Selagi ini menurut Badan Nasional Penanggulangan Bencana, masyarakat lokal di tepian bukit & gunung terjal lebih tidak jarang mengabaikan potensi longsor yg tersaji di depan mata. Kepada mereka telah paham keadaan hidup mereka dikelilingi risiko bencana longsor. Tetapi mahalnya harga tanah & hunian di tempat aman pula ketidakpedulian masyarakat menyebabkan sejumlah hunian yg di bangun persis di tepian bukit terjal rawan longsor. Potensi itu serta semakin meningkat lagi disaat intensitas hujan meningkat signifikan.

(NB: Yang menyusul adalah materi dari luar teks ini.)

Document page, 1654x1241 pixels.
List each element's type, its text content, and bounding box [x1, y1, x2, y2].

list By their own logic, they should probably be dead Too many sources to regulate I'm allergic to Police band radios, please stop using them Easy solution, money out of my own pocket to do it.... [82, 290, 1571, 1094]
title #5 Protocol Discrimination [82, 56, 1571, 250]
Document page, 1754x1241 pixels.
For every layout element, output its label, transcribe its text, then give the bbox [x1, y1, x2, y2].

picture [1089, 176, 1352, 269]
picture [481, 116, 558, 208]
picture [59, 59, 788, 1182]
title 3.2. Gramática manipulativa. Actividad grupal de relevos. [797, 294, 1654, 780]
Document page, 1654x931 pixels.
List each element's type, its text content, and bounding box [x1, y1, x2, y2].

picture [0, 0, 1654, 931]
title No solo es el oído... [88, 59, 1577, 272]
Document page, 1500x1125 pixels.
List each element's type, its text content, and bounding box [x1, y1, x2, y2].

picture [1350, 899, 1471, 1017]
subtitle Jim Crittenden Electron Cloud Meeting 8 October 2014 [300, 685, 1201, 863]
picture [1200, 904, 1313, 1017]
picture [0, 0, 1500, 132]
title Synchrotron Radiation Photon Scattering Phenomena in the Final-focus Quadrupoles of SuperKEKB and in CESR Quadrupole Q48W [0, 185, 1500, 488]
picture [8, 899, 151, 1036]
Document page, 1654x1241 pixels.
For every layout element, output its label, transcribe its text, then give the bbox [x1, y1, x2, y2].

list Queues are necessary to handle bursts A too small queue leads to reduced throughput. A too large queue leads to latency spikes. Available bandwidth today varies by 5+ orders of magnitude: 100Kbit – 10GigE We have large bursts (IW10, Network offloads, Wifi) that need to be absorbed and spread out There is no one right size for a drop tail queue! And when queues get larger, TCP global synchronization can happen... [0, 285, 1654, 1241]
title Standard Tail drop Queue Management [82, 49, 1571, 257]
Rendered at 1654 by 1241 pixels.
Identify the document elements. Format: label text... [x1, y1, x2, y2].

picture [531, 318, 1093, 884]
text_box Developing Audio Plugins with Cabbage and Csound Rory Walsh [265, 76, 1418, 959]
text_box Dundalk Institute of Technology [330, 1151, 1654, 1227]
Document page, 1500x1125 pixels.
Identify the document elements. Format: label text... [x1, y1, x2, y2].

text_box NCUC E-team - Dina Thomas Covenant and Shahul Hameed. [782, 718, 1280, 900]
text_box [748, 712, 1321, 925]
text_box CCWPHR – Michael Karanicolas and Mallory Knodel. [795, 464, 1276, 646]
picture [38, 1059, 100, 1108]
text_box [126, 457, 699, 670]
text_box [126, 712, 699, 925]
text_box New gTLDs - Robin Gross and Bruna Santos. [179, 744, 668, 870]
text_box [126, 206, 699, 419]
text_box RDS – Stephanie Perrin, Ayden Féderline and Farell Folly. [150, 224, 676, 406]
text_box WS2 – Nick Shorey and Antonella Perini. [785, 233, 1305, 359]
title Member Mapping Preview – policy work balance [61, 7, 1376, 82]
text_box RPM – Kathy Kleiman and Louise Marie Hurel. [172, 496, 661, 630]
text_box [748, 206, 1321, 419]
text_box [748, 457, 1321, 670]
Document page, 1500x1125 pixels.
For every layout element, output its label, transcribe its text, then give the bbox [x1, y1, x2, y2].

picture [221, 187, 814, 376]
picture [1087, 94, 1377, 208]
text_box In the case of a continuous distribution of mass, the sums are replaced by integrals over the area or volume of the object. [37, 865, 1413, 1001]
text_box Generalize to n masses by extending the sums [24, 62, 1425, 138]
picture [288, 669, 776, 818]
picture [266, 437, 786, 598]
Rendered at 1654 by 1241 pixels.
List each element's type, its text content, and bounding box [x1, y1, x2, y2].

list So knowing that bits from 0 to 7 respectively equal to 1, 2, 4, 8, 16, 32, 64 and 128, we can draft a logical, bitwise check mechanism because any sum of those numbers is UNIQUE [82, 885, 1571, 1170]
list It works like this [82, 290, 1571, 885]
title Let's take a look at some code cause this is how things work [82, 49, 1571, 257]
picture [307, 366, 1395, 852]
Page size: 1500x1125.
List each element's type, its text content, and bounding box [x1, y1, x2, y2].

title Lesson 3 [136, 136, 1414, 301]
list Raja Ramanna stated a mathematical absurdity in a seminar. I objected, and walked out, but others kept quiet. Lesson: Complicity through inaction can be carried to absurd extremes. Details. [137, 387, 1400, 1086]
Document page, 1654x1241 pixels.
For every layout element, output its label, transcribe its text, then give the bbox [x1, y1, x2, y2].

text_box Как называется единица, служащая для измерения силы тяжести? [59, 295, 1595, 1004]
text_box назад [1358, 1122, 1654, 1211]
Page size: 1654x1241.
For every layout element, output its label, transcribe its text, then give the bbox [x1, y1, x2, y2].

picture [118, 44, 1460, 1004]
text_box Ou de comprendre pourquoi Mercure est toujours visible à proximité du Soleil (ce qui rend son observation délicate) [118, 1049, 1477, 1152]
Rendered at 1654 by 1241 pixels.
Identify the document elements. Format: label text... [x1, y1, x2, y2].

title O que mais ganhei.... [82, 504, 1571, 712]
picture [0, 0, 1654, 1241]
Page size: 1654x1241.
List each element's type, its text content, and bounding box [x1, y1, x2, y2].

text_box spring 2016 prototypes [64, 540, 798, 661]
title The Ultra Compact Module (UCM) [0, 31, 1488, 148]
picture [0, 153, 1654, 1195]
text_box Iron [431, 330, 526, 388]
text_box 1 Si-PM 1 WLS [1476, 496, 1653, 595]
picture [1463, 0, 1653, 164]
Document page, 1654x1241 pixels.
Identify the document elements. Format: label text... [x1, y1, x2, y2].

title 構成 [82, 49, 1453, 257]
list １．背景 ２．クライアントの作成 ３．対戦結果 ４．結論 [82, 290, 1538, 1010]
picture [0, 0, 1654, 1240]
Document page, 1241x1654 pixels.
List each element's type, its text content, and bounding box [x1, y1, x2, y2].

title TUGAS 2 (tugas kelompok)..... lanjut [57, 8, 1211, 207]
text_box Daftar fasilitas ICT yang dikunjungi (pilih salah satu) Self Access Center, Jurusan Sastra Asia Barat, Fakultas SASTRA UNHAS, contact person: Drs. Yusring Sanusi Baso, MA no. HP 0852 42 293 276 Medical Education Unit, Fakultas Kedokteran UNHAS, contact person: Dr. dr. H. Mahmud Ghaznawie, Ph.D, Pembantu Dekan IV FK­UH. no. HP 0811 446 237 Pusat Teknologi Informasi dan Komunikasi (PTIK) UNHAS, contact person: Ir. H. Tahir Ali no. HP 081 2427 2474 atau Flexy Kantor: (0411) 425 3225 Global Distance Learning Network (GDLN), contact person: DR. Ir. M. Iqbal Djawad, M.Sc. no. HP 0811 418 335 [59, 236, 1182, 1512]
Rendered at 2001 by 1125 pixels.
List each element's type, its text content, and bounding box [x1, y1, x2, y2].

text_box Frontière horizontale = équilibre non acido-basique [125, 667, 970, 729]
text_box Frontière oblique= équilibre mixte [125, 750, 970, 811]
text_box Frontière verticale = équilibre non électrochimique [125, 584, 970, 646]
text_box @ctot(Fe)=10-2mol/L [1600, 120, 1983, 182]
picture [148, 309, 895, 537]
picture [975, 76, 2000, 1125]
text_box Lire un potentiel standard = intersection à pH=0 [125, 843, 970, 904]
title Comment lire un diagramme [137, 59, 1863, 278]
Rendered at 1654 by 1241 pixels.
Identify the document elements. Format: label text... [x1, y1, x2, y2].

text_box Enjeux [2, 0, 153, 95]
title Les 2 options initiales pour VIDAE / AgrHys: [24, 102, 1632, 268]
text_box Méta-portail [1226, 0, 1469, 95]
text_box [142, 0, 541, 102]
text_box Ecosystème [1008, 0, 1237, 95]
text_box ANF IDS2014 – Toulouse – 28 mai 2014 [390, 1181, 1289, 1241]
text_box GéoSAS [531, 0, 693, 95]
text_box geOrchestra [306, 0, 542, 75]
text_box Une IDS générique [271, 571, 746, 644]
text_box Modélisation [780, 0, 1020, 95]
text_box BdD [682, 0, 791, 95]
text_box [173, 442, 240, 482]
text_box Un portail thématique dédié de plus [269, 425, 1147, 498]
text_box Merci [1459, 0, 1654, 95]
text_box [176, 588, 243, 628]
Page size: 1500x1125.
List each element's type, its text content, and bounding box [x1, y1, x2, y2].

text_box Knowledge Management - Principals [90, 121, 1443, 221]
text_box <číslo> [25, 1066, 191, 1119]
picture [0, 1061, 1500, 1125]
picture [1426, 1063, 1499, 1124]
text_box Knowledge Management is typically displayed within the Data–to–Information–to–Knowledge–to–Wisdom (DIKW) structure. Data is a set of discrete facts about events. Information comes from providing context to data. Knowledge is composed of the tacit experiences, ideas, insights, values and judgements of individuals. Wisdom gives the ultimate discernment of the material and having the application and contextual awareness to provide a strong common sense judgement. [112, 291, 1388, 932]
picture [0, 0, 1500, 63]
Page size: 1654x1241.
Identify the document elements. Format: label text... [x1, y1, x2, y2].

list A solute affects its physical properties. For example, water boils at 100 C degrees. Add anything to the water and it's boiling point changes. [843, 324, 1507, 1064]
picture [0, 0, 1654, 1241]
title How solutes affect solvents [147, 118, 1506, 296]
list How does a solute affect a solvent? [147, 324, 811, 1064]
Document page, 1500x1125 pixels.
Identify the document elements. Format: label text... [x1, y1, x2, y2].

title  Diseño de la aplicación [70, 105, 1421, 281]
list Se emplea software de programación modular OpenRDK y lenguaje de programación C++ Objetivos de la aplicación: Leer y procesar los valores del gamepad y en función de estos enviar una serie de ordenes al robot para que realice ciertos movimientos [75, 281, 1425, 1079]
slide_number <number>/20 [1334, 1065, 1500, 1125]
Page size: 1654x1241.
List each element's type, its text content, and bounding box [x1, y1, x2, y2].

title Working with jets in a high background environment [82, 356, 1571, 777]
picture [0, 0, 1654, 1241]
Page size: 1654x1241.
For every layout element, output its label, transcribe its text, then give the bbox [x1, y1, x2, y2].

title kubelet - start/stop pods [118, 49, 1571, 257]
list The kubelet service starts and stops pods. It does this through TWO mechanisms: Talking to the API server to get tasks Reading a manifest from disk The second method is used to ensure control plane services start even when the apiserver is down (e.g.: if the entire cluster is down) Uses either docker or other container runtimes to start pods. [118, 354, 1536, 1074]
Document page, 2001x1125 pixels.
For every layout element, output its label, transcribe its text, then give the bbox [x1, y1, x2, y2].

Kenekatan penduduk membangun ruangan hunian di daerah rawan longsor juga jadi gambaran betapa lemahnya pengawasan pemerintah daerah dalam mengatur implementasi tata tempat di Indonesia, khususnya di daerah terpencil di balik bukit terjal & gunung tinggi.

Padahal sampai kini pemerintah pusat mengaku telah mengirimkan ribuan peta keadaan rawan longsor di Indonesia cepat ditujukan pada pemerintah daerah setempat. Tapi upaya mitigasi & kesiapsiagaan bencana longsor itu dipercaya masihlah minim perhatian. Bahkan alarm peringatan dini yg dibangun di ruang rawan longsor amat sering rusak dikarenakan tak dirawat & dipakai dengan cara seharusnya.